Investigating Myers' diff algorithm: Part 1 of 2

Nicholas Butler

4.97/5 (18 votes)

Sep 19, 2009

CPOL

11 min read

102321

1574

The basic greedy algorithm.

Introduction
Background
Definitions

File A and File B
Shortest Edit Script ( SES )
Longest Common Subsequence ( LCS )
Example sequences
Edit graph
Snakes
k lines
d contours

Greedy Algorithm

Edit graph
Algorithm
Example when d = 3
Implementation
Solution

Conclusion
History

Introduction

This article is an examination of the basic greedy diff algorithm, as described by Eugene W. Myers in his paper, "An O(ND) Difference Algorithm and Its Variations". It was published in the journal "Algorithmica" in November 1986. The paper is available as a PDF here[^].

In his paper, Myers also extends his basic algorithm with the "Linear Space Refinement". This requires a sound understanding of the basic algorithm as described in this article. It is examined in part II, which is also available on The Code Project here[^].

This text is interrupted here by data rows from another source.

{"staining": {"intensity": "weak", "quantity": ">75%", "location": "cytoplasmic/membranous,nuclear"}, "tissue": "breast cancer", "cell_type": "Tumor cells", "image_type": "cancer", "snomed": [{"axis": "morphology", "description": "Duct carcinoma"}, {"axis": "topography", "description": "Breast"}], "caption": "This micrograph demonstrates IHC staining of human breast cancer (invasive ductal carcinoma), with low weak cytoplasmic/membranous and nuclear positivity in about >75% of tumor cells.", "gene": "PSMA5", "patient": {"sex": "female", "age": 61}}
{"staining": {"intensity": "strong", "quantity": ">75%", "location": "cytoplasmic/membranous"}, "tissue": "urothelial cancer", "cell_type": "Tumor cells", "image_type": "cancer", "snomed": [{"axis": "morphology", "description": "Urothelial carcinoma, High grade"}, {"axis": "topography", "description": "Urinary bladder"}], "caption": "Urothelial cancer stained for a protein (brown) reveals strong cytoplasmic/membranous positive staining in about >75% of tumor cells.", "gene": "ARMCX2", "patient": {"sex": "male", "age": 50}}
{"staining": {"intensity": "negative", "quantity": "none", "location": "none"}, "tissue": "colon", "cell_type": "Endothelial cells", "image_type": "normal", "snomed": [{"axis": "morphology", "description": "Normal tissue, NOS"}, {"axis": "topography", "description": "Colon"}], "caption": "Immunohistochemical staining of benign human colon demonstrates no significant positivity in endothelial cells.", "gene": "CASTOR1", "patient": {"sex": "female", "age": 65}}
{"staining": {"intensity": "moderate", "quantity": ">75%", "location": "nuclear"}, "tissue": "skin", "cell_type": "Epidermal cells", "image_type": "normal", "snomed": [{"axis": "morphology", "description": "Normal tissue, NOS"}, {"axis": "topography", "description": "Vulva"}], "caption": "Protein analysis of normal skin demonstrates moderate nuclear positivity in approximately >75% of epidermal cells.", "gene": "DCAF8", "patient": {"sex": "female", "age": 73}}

The application available in the downloads is a learning aid. It displays a graphical representation of the various stages of the algorithm. I suggest you use it while reading this article to help understand the algorithm. The graphs in this article are screenshots of the application.

This article uses a character-by-character diff, but the algorithm can be used for any data type that has an equality operator.

Background

I started looking at diff algorithms for a competition held on The Code Project in August 2009. The more I learnt about Myers' algorithms, the more beautiful I found them. I thoroughly recommend spending some time investigating them. I have certainly enjoyed learning and implementing them.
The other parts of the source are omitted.